── STORED DATA ──
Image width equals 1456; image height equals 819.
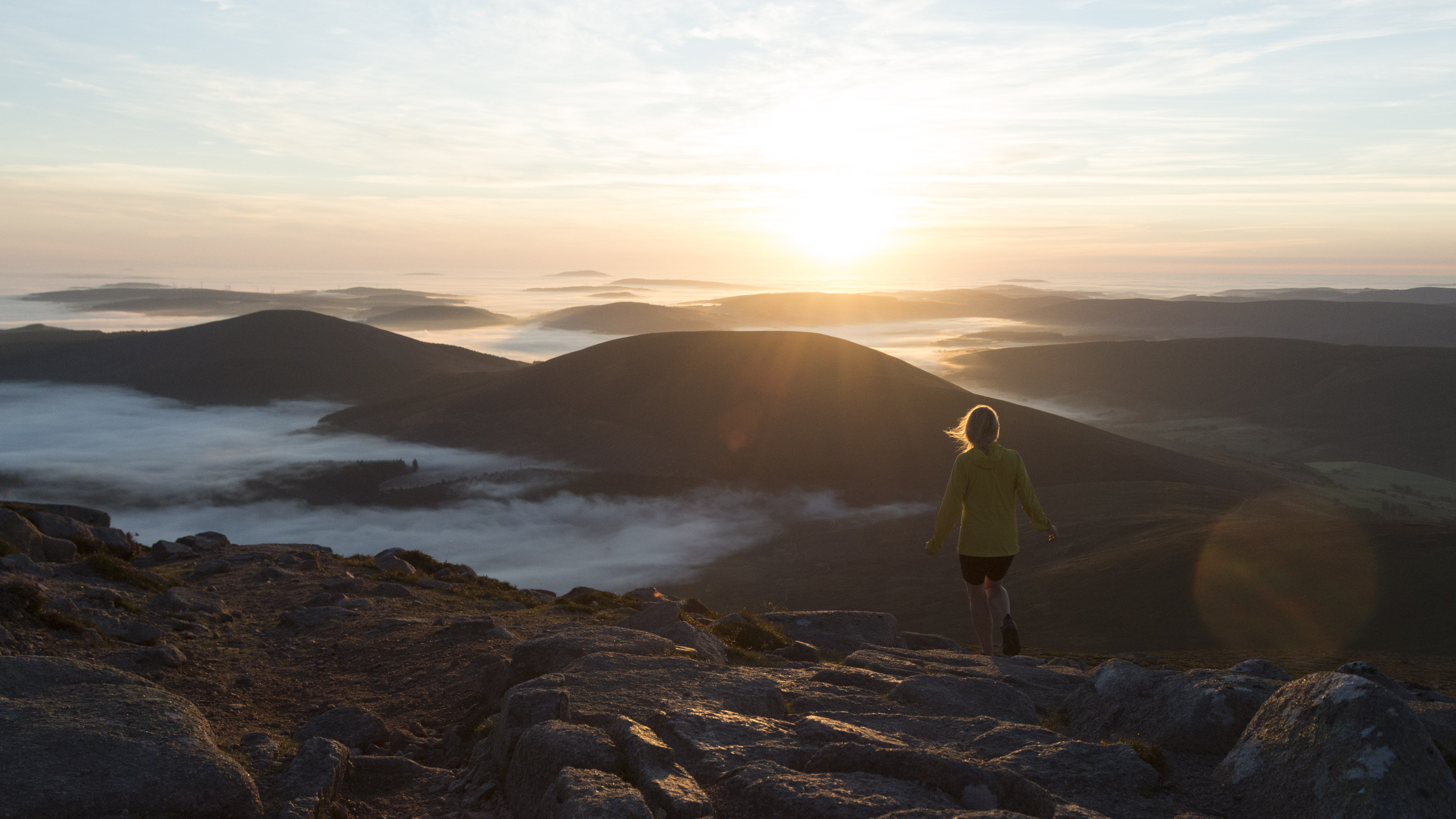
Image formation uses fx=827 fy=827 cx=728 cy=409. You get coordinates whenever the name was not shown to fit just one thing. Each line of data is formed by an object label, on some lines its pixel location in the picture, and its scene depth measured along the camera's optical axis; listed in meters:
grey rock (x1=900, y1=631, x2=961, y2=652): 15.95
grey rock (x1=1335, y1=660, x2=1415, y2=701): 6.63
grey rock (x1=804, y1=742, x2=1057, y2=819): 5.05
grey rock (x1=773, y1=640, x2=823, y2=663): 11.77
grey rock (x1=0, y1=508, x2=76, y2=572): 13.31
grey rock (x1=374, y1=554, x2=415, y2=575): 19.38
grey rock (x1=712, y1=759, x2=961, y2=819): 4.87
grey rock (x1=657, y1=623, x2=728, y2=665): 9.73
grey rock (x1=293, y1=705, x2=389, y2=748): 7.71
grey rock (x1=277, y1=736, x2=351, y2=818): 5.98
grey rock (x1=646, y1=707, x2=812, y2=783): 5.64
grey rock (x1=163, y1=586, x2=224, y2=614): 11.96
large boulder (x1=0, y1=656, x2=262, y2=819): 5.30
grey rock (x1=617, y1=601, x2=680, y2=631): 12.40
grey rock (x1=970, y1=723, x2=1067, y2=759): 6.07
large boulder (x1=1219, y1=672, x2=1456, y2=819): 4.72
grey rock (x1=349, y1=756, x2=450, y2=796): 6.73
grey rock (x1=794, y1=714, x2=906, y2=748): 6.10
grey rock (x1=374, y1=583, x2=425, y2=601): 15.88
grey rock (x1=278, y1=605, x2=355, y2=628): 12.32
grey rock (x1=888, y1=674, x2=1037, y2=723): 7.74
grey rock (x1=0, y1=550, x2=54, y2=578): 11.84
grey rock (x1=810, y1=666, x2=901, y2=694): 8.46
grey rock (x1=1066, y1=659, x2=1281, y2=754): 6.45
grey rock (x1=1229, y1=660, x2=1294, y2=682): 9.03
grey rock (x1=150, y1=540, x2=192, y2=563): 17.89
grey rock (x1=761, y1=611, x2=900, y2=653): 14.70
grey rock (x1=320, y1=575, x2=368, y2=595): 15.40
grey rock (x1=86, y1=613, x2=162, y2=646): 9.64
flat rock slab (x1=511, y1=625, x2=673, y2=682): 8.41
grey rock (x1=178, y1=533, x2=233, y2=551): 19.41
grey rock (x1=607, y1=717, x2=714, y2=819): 5.07
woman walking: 9.25
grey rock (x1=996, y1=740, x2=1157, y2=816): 5.41
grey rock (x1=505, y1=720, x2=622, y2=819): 5.62
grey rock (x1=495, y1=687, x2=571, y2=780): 6.43
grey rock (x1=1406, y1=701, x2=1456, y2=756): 6.33
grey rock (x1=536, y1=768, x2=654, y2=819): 4.87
───
This exercise asks for an exact copy of the lines from the first one in the data through the line that contains "grey rock (x1=804, y1=742, x2=1057, y2=819): 5.05", pictures excluded.

COMPLETED TASK
Image width equals 1456; image height equals 819.
Image formation uses fx=827 fy=827 cx=728 cy=409. You get coordinates whenever the name was not shown to fit just one thing. Each line of data is formed by an object label, on some lines its pixel location in the picture, and its scene depth measured along the camera's optical axis; listed in meters:
grey rock (x1=900, y1=631, x2=961, y2=652): 15.95
grey rock (x1=1335, y1=660, x2=1415, y2=701): 6.63
grey rock (x1=804, y1=742, x2=1057, y2=819): 5.05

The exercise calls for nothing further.